**Exercise objective**:
I'd like every line in the following listing that holds "Социально" copied.

*** The data ***

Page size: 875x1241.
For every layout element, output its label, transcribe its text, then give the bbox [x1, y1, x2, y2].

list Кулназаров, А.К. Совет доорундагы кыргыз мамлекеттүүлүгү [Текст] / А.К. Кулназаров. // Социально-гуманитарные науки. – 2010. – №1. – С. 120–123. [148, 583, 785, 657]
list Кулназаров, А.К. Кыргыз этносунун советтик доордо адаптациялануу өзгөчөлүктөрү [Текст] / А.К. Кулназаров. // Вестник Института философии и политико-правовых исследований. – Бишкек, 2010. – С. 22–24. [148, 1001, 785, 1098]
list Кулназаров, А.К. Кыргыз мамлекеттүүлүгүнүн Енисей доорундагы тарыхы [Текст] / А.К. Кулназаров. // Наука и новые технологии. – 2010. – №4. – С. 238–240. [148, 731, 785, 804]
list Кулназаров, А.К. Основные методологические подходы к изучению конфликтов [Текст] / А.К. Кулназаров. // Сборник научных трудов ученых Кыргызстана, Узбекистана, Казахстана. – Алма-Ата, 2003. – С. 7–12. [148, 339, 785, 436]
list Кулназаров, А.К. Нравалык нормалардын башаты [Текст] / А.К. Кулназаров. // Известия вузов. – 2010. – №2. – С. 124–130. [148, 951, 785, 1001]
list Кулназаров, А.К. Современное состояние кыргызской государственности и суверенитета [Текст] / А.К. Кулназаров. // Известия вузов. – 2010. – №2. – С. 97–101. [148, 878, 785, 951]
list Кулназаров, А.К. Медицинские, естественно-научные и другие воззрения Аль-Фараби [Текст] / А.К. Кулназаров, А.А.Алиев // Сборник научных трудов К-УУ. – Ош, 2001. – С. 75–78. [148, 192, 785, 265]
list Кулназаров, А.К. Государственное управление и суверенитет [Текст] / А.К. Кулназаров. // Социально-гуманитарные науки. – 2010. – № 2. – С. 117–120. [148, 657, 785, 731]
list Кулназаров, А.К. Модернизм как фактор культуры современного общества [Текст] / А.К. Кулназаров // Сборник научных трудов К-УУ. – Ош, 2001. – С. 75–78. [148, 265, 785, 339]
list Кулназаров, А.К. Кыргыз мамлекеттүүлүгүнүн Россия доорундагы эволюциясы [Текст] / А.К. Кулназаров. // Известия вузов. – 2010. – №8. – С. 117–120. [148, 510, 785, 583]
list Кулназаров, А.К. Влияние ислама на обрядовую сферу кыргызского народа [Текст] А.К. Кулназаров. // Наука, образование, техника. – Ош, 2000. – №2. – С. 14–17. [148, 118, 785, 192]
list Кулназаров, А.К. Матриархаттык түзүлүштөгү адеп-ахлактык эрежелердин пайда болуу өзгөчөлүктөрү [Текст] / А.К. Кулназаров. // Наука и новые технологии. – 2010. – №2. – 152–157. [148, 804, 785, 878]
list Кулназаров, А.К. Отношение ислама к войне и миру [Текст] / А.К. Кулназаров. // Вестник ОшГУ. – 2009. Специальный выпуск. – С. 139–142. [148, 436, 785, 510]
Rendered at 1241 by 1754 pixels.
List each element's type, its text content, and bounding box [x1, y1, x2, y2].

*** End of The data ***

**Response for this exercise**:
list Кулназаров, А.К. Совет доорундагы кыргыз мамлекеттүүлүгү [Текст] / А.К. Кулназаров. // Социально-гуманитарные науки. – 2010. – №1. – С. 120–123. [148, 583, 785, 657]
list Кулназаров, А.К. Государственное управление и суверенитет [Текст] / А.К. Кулназаров. // Социально-гуманитарные науки. – 2010. – № 2. – С. 117–120. [148, 657, 785, 731]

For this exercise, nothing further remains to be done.